EXCERPT:
══════

The Sea Fencibles were a naval militia established to provide a close-in line of defence and obstruct the operation of enemy shipping, principally during the French Revolutionary and Napoleonic Wars.

The earliest recorded use of the term was in 1793, when Royal Navy captain Sir Home Popham organised groups of fishermen to guard against French vessels off the coast of Nieuwpoort, Belgium. At Popham's suggestion the British Admiralty subsequently authorised the formation of co-ordinated Sea Fencible units along the English and Irish coasts, supported by a network of Martello towers. Popham's Sea Fencible companies consisted of merchant seamen using their own private or commercial vessels, but operating under letters of marque that authorised them to capture enemy ships should opportunity arise. The Navy provided the Fencibles with uniforms and weapons; it also protected them from the depredations of navy press gangs.

The British Admiralty disbanded its Sea Fencible units in 1810. However the United States adopted a similar concept during the War of 1812 and the American Civil War (1860-5), as did its adversary in the Civil War, the Confederacy.

Royal Navy captain Sir Home Popham developed the Sea Fencibles concept while serving as Britain's Agent for Transport in Flanders during the French Revolutionary Wars. In July 1793 Popham went to Ostend to oversee the fleet of Navy transports supplying the British Army. In October a French army of 12,000 men laid siege to the British-held town of Nieuwpoort, which was defended by a garrison of 1,300. French capture of Neiuwpoort would have cleared the path for an assault on the British headquarters at Ostend.

In support of the Nieuwpoort garrison, Popham armed and equipped the town's fishing fleet and led it in action against French vessels along the coast. In correspondence with the Admiralty Popham named his impromptu fleet the "Sea Fencibles," drawing an analogy with the land-based Scottish militia of similar name.

══════

RECORD LIST:
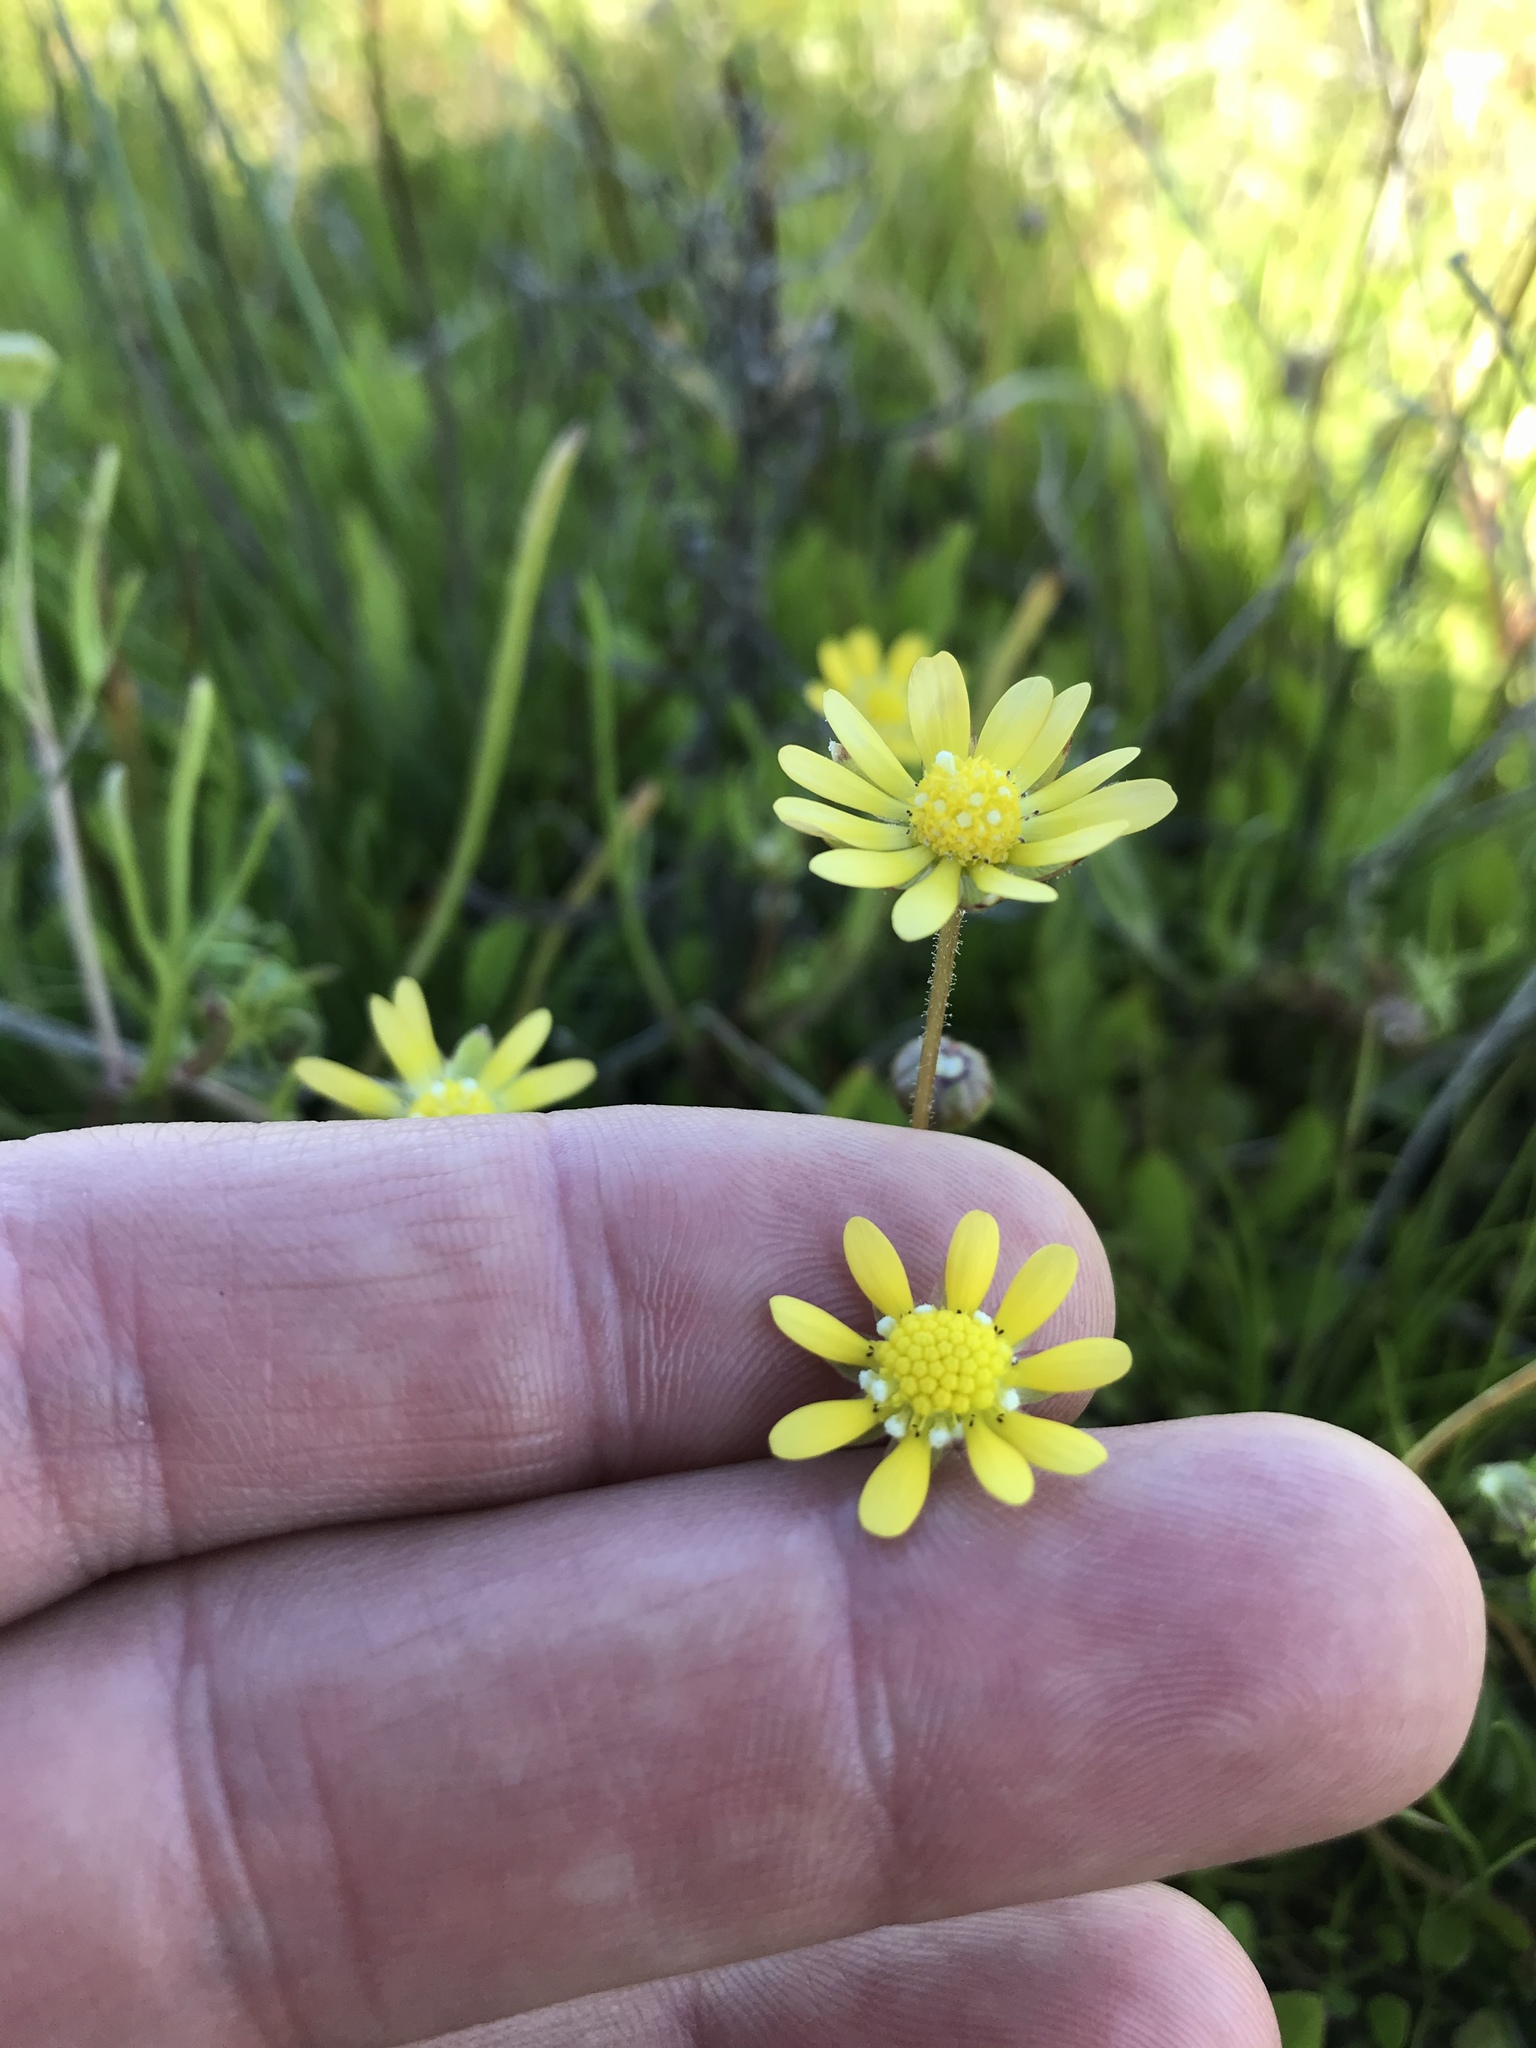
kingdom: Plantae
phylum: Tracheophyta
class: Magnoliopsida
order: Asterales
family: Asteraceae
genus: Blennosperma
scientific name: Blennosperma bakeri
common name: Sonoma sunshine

══════

TASKS TO COMPLETE:
- A) According to the Sea Fencibles excerpt, in what year did the British Admiralty disband its Sea Fencible units?
- B) Rewrite the lines of every record with "common name" renamed to "vernacular name", keeping everything else the same and omitting the pictures.

EXPECTED RESPONSES:
- A) 1810

- B)
kingdom: Plantae
phylum: Tracheophyta
class: Magnoliopsida
order: Asterales
family: Asteraceae
genus: Blennosperma
scientific name: Blennosperma bakeri
vernacular name: Sonoma sunshine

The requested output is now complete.